(WORK INSTRUCTION):
Below this line is the material. Write out only its lines from the one containing "table_cell [993, 1268, 1081, 1314]" through the one containing "table_cell [825, 747, 831, 759]", both kept, exactly.

-------- DATA TO USE --------

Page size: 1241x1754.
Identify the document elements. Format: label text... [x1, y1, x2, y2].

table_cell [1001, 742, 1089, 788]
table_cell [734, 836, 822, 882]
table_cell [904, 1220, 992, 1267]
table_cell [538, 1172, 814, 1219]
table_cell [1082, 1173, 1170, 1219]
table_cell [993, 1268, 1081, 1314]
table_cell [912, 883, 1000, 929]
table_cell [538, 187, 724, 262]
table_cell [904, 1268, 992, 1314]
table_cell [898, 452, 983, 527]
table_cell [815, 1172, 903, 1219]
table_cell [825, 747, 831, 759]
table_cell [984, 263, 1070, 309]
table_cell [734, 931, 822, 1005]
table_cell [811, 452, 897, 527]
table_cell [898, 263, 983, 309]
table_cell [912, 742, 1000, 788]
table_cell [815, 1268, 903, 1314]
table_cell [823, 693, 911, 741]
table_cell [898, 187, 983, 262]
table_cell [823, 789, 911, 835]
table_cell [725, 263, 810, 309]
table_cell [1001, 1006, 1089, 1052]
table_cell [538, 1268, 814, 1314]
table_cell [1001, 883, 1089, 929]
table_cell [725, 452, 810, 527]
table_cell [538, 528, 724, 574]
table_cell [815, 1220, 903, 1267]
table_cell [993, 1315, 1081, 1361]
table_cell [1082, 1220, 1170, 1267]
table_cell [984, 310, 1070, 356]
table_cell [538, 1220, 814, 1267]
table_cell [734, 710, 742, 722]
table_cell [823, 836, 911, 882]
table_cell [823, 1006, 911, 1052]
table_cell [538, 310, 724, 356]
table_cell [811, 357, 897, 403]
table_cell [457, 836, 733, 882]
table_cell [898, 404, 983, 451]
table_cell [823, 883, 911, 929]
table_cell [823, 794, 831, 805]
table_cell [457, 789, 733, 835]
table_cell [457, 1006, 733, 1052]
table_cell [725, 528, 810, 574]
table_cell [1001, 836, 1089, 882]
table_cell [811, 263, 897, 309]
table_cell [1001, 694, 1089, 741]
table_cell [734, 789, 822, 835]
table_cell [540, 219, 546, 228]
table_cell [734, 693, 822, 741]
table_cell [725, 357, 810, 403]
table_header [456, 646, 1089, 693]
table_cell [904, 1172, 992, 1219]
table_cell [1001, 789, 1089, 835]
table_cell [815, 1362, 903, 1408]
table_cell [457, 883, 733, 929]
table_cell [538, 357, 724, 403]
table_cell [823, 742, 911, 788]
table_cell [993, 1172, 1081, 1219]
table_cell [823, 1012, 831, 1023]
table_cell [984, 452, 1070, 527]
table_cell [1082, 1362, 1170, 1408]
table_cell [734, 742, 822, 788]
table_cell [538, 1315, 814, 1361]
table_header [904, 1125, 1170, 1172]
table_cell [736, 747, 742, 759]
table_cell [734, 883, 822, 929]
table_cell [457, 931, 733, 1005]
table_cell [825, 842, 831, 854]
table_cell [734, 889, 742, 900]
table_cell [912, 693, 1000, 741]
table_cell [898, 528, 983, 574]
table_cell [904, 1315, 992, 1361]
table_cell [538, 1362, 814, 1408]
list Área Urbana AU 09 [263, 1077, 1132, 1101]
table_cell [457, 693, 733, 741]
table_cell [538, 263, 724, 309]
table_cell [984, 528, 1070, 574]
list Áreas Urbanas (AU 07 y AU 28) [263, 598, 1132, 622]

--------

(EXPECTED ANSWER):
table_cell [993, 1268, 1081, 1314]
table_cell [912, 883, 1000, 929]
table_cell [538, 187, 724, 262]
table_cell [904, 1268, 992, 1314]
table_cell [898, 452, 983, 527]
table_cell [815, 1172, 903, 1219]
table_cell [825, 747, 831, 759]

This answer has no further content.